Locale and Character Encoding Issues

# Use C locale for consistent sorting
LC_ALL=C sort file.txt

# Ignore locale for faster numeric sorting
LC_ALL=C sort -n numbers.txt

# Handle UTF-8 properly
LANG=en_US.UTF-8 sort unicode_file.txt

# Force specific collation order
LANG=C sort -f mixed_case.txt

Field Separation Problems

# Tab-separated data
sort -t$'\t' -k2n tab_data.txt

# Multiple spaces as delimiter
tr -s ' ' ' ' < file.txt | sort -k2n

# Complex delimiter handling
awk -F'[:[:space:]]+' '{print $2, $0}' file.txt | sort -k1n | cut -d' ' -f2-

# CSV with quoted fields
csvtool -t input.csv | sort -k2n | csvtool -u > sorted.csv

Performance Optimization Issues

# Slow sorting on large files
# Use parallel processing
sort --parallel=4 large_file.txt

# Optimize memory usage
sort -S 50% file.txt

# Use stable sorting when needed
sort -s file.txt

# Test different buffer sizes
time sort -S 100M file.txt
time sort -S 500M file.txt
time sort -S 1G file.txt
  • uniq - Remove duplicate lines from sorted files
  • cut - Remove sections from each line of files
  • awk - Pattern scanning and processing language
  • sed - Stream editor for filtering and transforming text
  • join - Join lines of two files on a common field
  • paste - Merge lines of files
  • wc - Count lines, words, and characters in files
  • grep - Search text patterns in files
  • head - Output the first part of files
  • tail - Output the last part of files

Best Practices

  1. Choose appropriate sorting type - Use -n for integers, -g for floating-point numbers, -h for human-readable sizes
  2. Specify field separators explicitly - Use -t for non-tab delimited data to avoid ambiguity
  3. Use -u for unique output instead of piping to uniq when possible for better performance
  4. Consider -S for large files to manage memory usage and avoid swapping
  5. Use -c first to check if files are already sorted before processing
  6. Leverage parallel processing with --parallel on multi-core systems
  7. Use stable sorting (-s) when maintaining original order for equal keys is important
  8. Specify temporary directory with -T when dealing with large datasets
  9. Combine with other tools for powerful data processing pipelines
  10. Test with small samples before processing very large files

Performance Tips

  1. Numeric sorting (-n, -g) is faster than alphabetic sorting for numeric data
  2. Human-readable sorting (-h) is slower than numeric sorting but more user-friendly
  3. Parallel sorting significantly improves performance on multi-core systems
  4. Larger buffer sizes improve performance but use more memory
  5. Version sorting (-V) is more computationally intensive than standard sorting
  6. Stable sorting (-s) has minimal performance overhead
  7. Locale-independent sorting (LC_ALL=C) is faster than locale-aware sorting
  8. Field-based sorting is more efficient than using external tools like awk or cut
  9. Merge sorting (-m) is much faster than re-sorting already sorted files
  10. Temporary directory selection on faster storage improves performance for large files

The sort command is a fundamental and powerful tool for text processing and data manipulation.
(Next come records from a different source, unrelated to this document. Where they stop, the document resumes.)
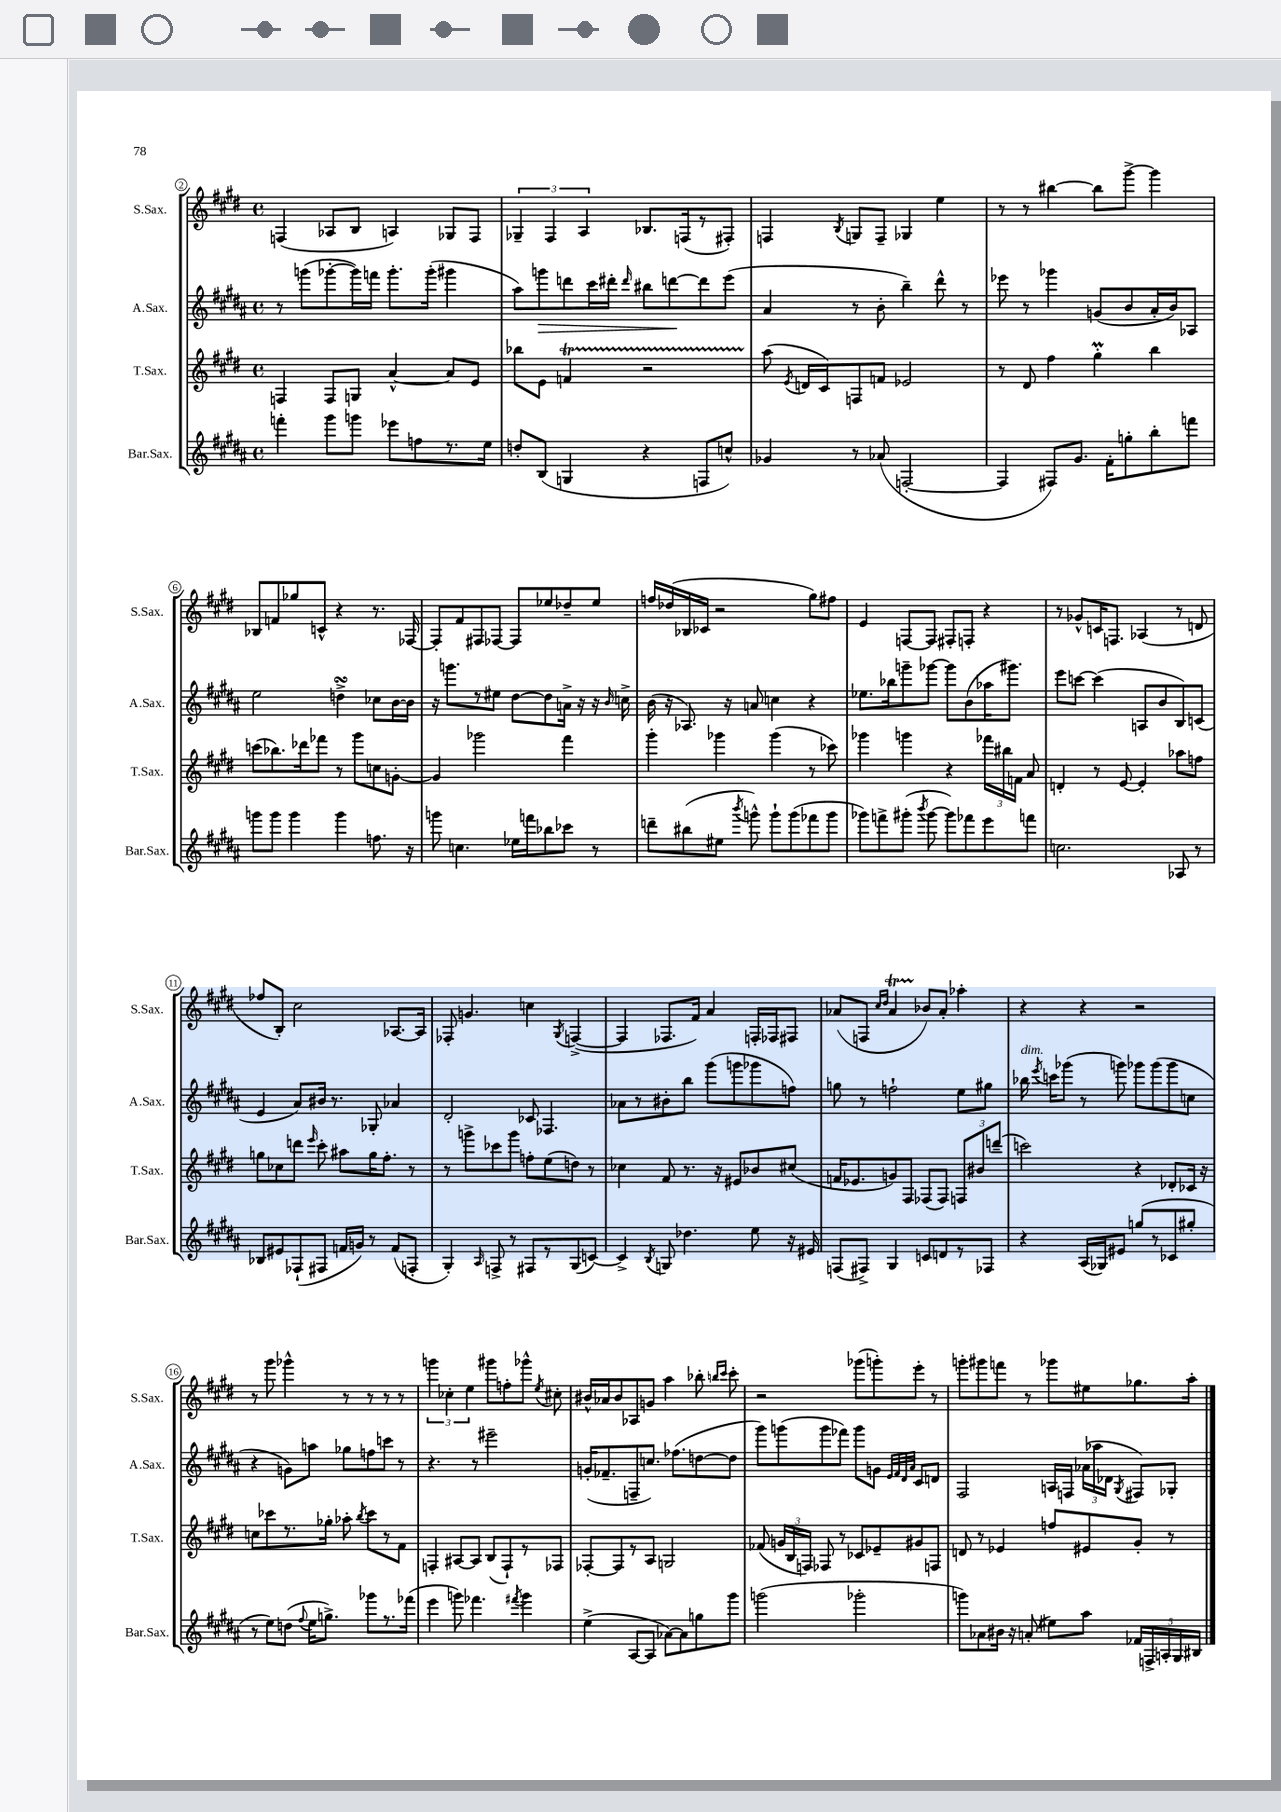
<<
\new StaffGroup <<
\new Staff = "s0" \with { instrumentName = "S.Sax." shortInstrumentName = "S.Sax." } {
    \clef treble \key e \major \defaultTimeSignature \time 4/4
    \autoBeamOff f4( aes8[ b8] a4) ges8[ f8] |
    \tuplet 3/2 { ges4-- fis4 a4 } bes8.[ f16( r8 fis8]-.) |
    f4 \acciaccatura { b8 } g8[ f8]-- ges4 e''4 |
    r8 r8 bis''4~ bis''8[ gis'''8]~-> gis'''4 |
    bes8[ f'8 ges''8 c'8]-^ r4 r8. fes16~ |
    fes8[-. fis'8 fis8 fes8]~ fes8[ ees''8 des''8-- ees''8] |
    f''16[ des''16( bes16 ces'16] r2 gis''8[) fis''8] |
    e'4 f8[~ f8] fis8[-. f8]-. r4 |
    r8 ges'8[-^ c'16 f8.] aes4( r8 d'8 |
    fes''8[ b8]-.) cis''2 aes8.[~ aes16] |
    fes8-. g'4. c''4 \acciaccatura { gis8 } f4~->( |
    f4 fes8.[ fis'16]) a'4 f16[-. fes16 fis8] |
    aes'8[( f8] \grace { cis''16[ dis''16] } aes'4\startTrillSpan bes'8[\stopTrillSpan) aes'8]-. aes''4-. |
    r4 r4 r2 |
    r8 gis'''8 ges'''4-^ r8 r8 r8 r8 |
    \tuplet 3/2 { g'''4 ces''4-. e''4 } gis'''8[ f''8-. ges'''8]-^ \acciaccatura { e''8 } cis''8-. |
    bis'16[-^ aes'16 bis'8 aes8 g'8] a''4 bes''8-. \grace { b''16[ cis'''16] } cis'''8-. |
    r2 ges'''8[( g'''8-.) e'''8]-. r8 |
    g'''8[-. gis'''8 f'''8] r8 ges'''8[ eis''8 ges''8. a''16]-. \bar "|." |
}
\new Staff = "s1" \with { instrumentName = "A.Sax." shortInstrumentName = "A.Sax." } {
    \clef treble \key b \major \defaultTimeSignature \time 4/4
    \autoBeamOff r8 g'''8[( ges'''8~-. ges'''16) f'''16] ges'''8.[-. ges'''16]-.( gis'''4 |
    ais''8[) g'''8\> d'''8 cis'''16 dis'''16]-. \grace { dis'''16 } bis''8[ d'''8~\! d'''8 e'''8]( |
    ais'4 r8 b'8-. b''4--) dis'''8-^ r8 |
    ees'''8 r8 ges'''4 g'8[( b'8 ais'16-. b'16) aes8] |
    e''2 d''4->\turn ces''8[ b'16~ b'16] |
    r16 g'''8.[ r8 eis''8] dis''8[~ dis''8 a'16]-> r16 r16 \grace { b'16 } c''16-> |
    b'16( r16 aes8.) r16 a'8 c''4 r4 |
    ees''8.[ bes''16 g'''8-- ges'''8]~ ges'''8[ b'8( aes''16 gis'''8.]) |
    e'''8[ c'''8]~ c'''4( a8[ b'8 b8) c'8]( |
    e'4 ais'8[) bis'16] r8. ges8-. aes'4 |
    dis'2-. ces'8 fes4. |
    aes'8[ r8 bis'8-. b''8] gis'''8[( g'''8 ges'''8 f''8]) |
    g''8 r8 f''2-! e''8[ gis''8] |
    bes''16^\markup { \italic "dim." } \acciaccatura { e'''8 } c'''16[ ges'''8]( r8 g'''8) ges'''8[ ges'''8( ges'''8 c''8] |
    r4 g'8[) a''8] ges''8[ f''8 c'''8] r8 |
    r4. r8 eis'''2-- |
    g'16[-.( fes'8.-- f8-- c''8.]) fes''8.[( d''8~ d''8] |
    gis'''8[) g'''8( g'''8 fes'''8]) g'''8[ g'8] \grace { e'32[ fis'32 dis'32 ais'32] } cis'8[ d'8] |
    fis2 a16[ f16] \tuplet 3/2 { aes'16[( aes''16 des'16] } \acciaccatura { gis8 } fis8[) ges8]-. \bar "|." |
}
\new Staff = "s2" \with { instrumentName = "T.Sax." shortInstrumentName = "T.Sax." } {
    \clef treble \key e \major \defaultTimeSignature \time 4/4
    \autoBeamOff f4 f8[ g8] a'4~-^ a'8[ e'8] |
    bes''8[ e'8] f'4\startTrillSpan r2 |
    a''8\stopTrillSpan( \acciaccatura { e'8 } d'16[ cis'16) f8 f'8] ees'2 |
    r8 dis'8 fis''4 gis''4-.\prall b''4 |
    c'''8[( bes''8.) des'''16 fes'''8] r8 gis'''8[ c''8 g'8]~-. |
    g'4 ges'''2 fis'''4 |
    gis'''4-. ges'''4 ges'''4( r8 ces'''8) |
    ges'''4 g'''4 r4 \tuplet 3/2 { fes'''16[ bis''16 f'16] } a'8 |
    d'4-. r8 e'8~ e'4-. aes''8[ f''8] |
    g''8[ ces''8 d'''8] \grace { e'''16 } cis'''8-. ais''8[ g''16 fis''8.]-. r8 |
    r8 g'''8[-> ces'''8 g'''8] f''8[-. e''8( d''8]) r8 |
    ces''4 fis'8 r8. r16 eis'8[ bes'8 cis''8]( |
    f'16[ ees'8. g'8) fis8] fes8[( fes8]) \tuplet 3/2 { f8[ bis'8 d'''8]--( } |
    c'''2) r4 des'8[-. ces'16] r16 |
    c''8[ ces'''8 r8. ges''16]-. aes''8-. \acciaccatura { b''8 } ces'''8[ r8 fis'8] |
    f4-. ais8[~ ais8] b8[( f8-!) r8 fes8] |
    fes8[~-. fes8 r8 a8] g2 |
    fes'8( \tuplet 3/2 { g'16[ b16 f16]) } fes8 r8 ces'8[ ees'8-- gis'8 f8] |
    d'8 r8 ees'4 f''8[ eis'8 gis'8]-. r8 \bar "|." |
}
\new Staff = "s3" \with { instrumentName = "Bar.Sax." shortInstrumentName = "Bar.Sax." } {
    \clef treble \key b \major \defaultTimeSignature \time 4/4
    \autoBeamOff f'''4-. gis'''8[ g'''8] ees'''8[ f''8 r8. e''16] |
    d''8[-. b8]( g4 r4 f8[ c''8]-^) |
    ges'4 r8 aes'8( f2~-. |
    f4 fis8[) gis'8.] fis'16[-. g''8-. b''8-. f'''8] |
    g'''8[ g'''8] g'''4 g'''4 f''8. r16 |
    g'''8 c''4. ees''16[ f'''16 bes''8 ces'''8] r8 |
    d'''8[-- bis''8( eis''8] \acciaccatura { b'''8 } g'''8-^) g'''8[-! g'''8( fes'''8 g'''8] |
    ges'''8[) f'''8-> gis'''8]-.( \acciaccatura { b'''8 } gis'''8~ gis'''8[) fes'''8 e'''8 f'''8] |
    c''2. aes8 r8 |
    bes8[ eis'8 fes8-!( fis8] f'16[ g'16]) r8 f'8[( f8]-. |
    gis4-.) \grace { ais16 } f8-> r8 fis8[ r8 gis8( c'8]~) |
    c'4-> \acciaccatura { b8 } g8 des''4. e''8 r16 eis'16 |
    f8[( fis8]->) gis4 c'8[ d'8 r8 fes8] |
    r4 ais16[( ges16) eis'8] g''8[( r8 ces'8 gis''8]-. |
    r8 e''8[) d''8]( \appoggiatura { fis''8 } e''16[ g''8.]->) ges'''8[ r8. fes'''16]( |
    e'''4 g'''8) fes'''4. \acciaccatura { fis'''8 } g'''4 |
    e''4->( ais8[~ ais8] aes'8[~) aes'8 g''8 gis'''8] |
    g'''2( ges'''2-. |
    g'''8[) aes'8 bis'16] r16 a'8-.( eis''8[) ais''8] \tuplet 5/4 { fes'16[ f16-> a16-. gis16 bis16] } \bar "|." |
}
>>
>>
\layout { \context { \Score currentBarNumber = #2 \override BarNumber.stencil = #(make-stencil-circler 0.1 0.3 ly:text-interface::print) } }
Its extensive options for field-based sorting, multiple numeric formats, and performance optimization make it indispensable for system administration, log analysis, data processing, and text manipulation tasks. Mastering the sort command enables efficient handling of large datasets and creation of sophisticated data processing pipelines.